On Feb 2, 2007, at 10:36 AM, Thorsten Ottosen wrote:
David Abrahams wrote:
Thorsten Ottosen <thorsten.ottosen@dezide.com> writes:
Hi,
I couldn't find a way to do this. Maybe I have overlooked something. Anyway, making sure that operator<, operator== does the right thing is pretty important.
Strict weak ordering uses a single operations and does not relate two operations. Thus you can test that < imposes a strict weak ordering, but it can have nothing to do with ==. What you're testing below would need some other name.
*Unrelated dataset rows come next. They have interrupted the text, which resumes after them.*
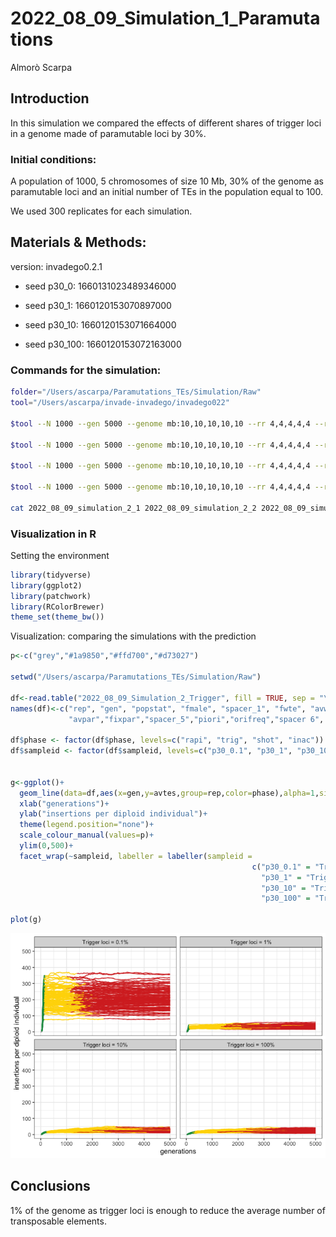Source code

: 2022_08_09_Simulation_1\_Paramutations
================
Almorò Scarpa

## Introduction

In this simulation we compared the effects of different shares of
trigger loci in a genome made of paramutable loci by 30%.

### Initial conditions:

A population of 1000, 5 chromosomes of size 10 Mb, 30% of the genome as
paramutable loci and an initial number of TEs in the population equal to
100.

We used 300 replicates for each simulation.

## Materials & Methods:

version: invadego0.2.1

-   seed p30_0: 1660131023489346000

-   seed p30_1: 1660120153070897000

-   seed p30_10: 1660120153071664000

-   seed p30_100: 1660120153072163000

### Commands for the simulation:

``` bash
folder="/Users/ascarpa/Paramutations_TEs/Simulation/Raw"
tool="/Users/ascarpa/invade-invadego/invadego022"

$tool --N 1000 --gen 5000 --genome mb:10,10,10,10,10 --rr 4,4,4,4,4 --rep 100 --u 0.1 --basepop 100 --paramutation 10:1,3,5 --trigger 1000:1 --steps 20 --sampleid p30_0.1 > $folder/2022_08_09_simulation_2_1

$tool --N 1000 --gen 5000 --genome mb:10,10,10,10,10 --rr 4,4,4,4,4 --rep 100 --u 0.1 --basepop 100 --paramutation 10:1,3,5 --trigger 100:1 --steps 20 --sampleid p30_1 > $folder/2022_08_09_simulation_2_2

$tool --N 1000 --gen 5000 --genome mb:10,10,10,10,10 --rr 4,4,4,4,4 --rep 100 --u 0.1 --basepop 100 --paramutation 10:1,3,5 --trigger 10:1 --steps 20 --sampleid p30_10 > $folder/2022_08_09_simulation_2_3

$tool --N 1000 --gen 5000 --genome mb:10,10,10,10,10 --rr 4,4,4,4,4 --rep 100 --u 0.1 --basepop 100 --paramutation 10:1,3,5 --trigger 1:0 --steps 20 --sampleid p30_100 > $folder/2022_08_09_simulation_2_4

cat 2022_08_09_simulation_2_1 2022_08_09_simulation_2_2 2022_08_09_simulation_2_3 2022_08_09_simulation_2_4 |grep -v "^Invade"|grep -v "^#" > 2022_08_09_Simulation_2_Trigger
```

### Visualization in R

Setting the environment

``` r
library(tidyverse)
library(ggplot2)
library(patchwork)
library(RColorBrewer)
theme_set(theme_bw())
```

Visualization: comparing the simulations with the prediction

``` r
p<-c("grey","#1a9850","#ffd700","#d73027")

setwd("/Users/ascarpa/Paramutations_TEs/Simulation/Raw")

df<-read.table("2022_08_09_Simulation_2_Trigger", fill = TRUE, sep = "\t")
names(df)<-c("rep", "gen", "popstat", "fmale", "spacer_1", "fwte", "avw", "avtes", "avpopfreq", "fixed","spacer_2","phase","fwpirna","spacer_3","fwcli","avcli","fixcli","spacer_4","fwpar_yespi","fwpar_nopi",
             "avpar","fixpar","spacer_5","piori","orifreq","spacer 6", "sampleid")

df$phase <- factor(df$phase, levels=c("rapi", "trig", "shot", "inac"))
df$sampleid <- factor(df$sampleid, levels=c("p30_0.1", "p30_1", "p30_10","p30_100"))


g<-ggplot()+
  geom_line(data=df,aes(x=gen,y=avtes,group=rep,color=phase),alpha=1,size=0.7)+
  xlab("generations")+
  ylab("insertions per diploid individual")+
  theme(legend.position="none")+
  scale_colour_manual(values=p)+
  ylim(0,500)+
  facet_wrap(~sampleid, labeller = labeller(sampleid = 
                                                      c("p30_0.1" = "Trigger loci = 0.1%",
                                                        "p30_1" = "Trigger loci = 1%",
                                                        "p30_10" = "Trigger loci = 10%",
                                                        "p30_100" = "Trigger loci = 100%")))

plot(g)
```

![](2022_08_09_Simulation_2_Trigger_files/figure-gfm/unnamed-chunk-3-1.png)<!-- -->

## Conclusions

1% of the genome as trigger loci is enough to reduce the average number
of transposable elements.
Right. I guess both could be useful.
One approach is to use a debugging compare predicate which adapts another predicate and adds a test. Something like: template <class Compare> struct debug_comp { Compare comp_; debug_comp() {} explicit debug_comp(const Compare& c) : comp_(c) {} template <class Tp, class Up> bool operator()(const Tp& x, const Up& y) { bool r = comp_(x, y); if (r) assert(!comp_(y, x)); return r; } }; Demo: std::sort(v.begin(), v.end(), debug_comp<std::less<A> >()); It isn't an exhaustive test, but does tend to catch such bugs in the wild. A disadvantage of this approach is that it may upset some algorithms which only require comp(x,y) but not comp(y,x) to be valid.